# TASK
From the line that contains "thumb tip: (122, 295)" to the final line of the entries below, write out every line exactly as it appears, and nothing else.

# LISTED ENTRIES
──────────────────────────────

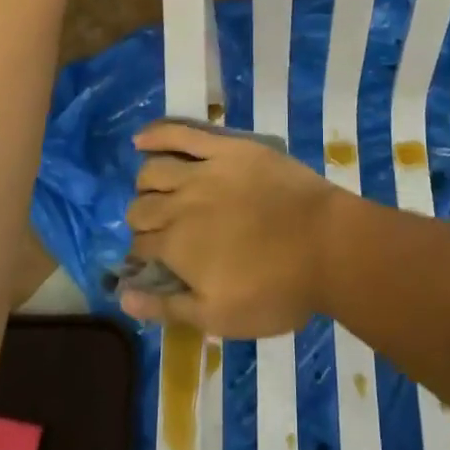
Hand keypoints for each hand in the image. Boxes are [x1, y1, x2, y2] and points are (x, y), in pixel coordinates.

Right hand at [120, 121, 343, 338]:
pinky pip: (183, 133)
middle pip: (141, 207)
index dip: (143, 255)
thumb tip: (122, 295)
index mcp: (177, 247)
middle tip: (159, 230)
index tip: (154, 261)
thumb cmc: (278, 289)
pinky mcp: (227, 148)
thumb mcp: (220, 316)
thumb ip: (168, 307)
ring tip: (155, 190)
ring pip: (154, 171)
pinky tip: (142, 139)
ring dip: (146, 184)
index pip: (141, 246)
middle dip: (142, 221)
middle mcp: (181, 204)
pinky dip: (157, 133)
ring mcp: (204, 171)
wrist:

──────────────────────────────

# WRITTEN RESPONSE
thumb tip: (122, 295)
index mcp: (177, 247)
middle tip: (159, 230)
index tip: (154, 261)
thumb cmc: (278, 289)
pinky mcp: (227, 148)
thumb mcp: (220, 316)
thumb ip: (168, 307)
ring tip: (155, 190)
ring pip: (154, 171)
pinky tip: (142, 139)
ring dip: (146, 184)
index pip: (141, 246)
middle dip: (142, 221)
middle mcp: (181, 204)
pinky dip: (157, 133)
ring mcp: (204, 171)
wrist:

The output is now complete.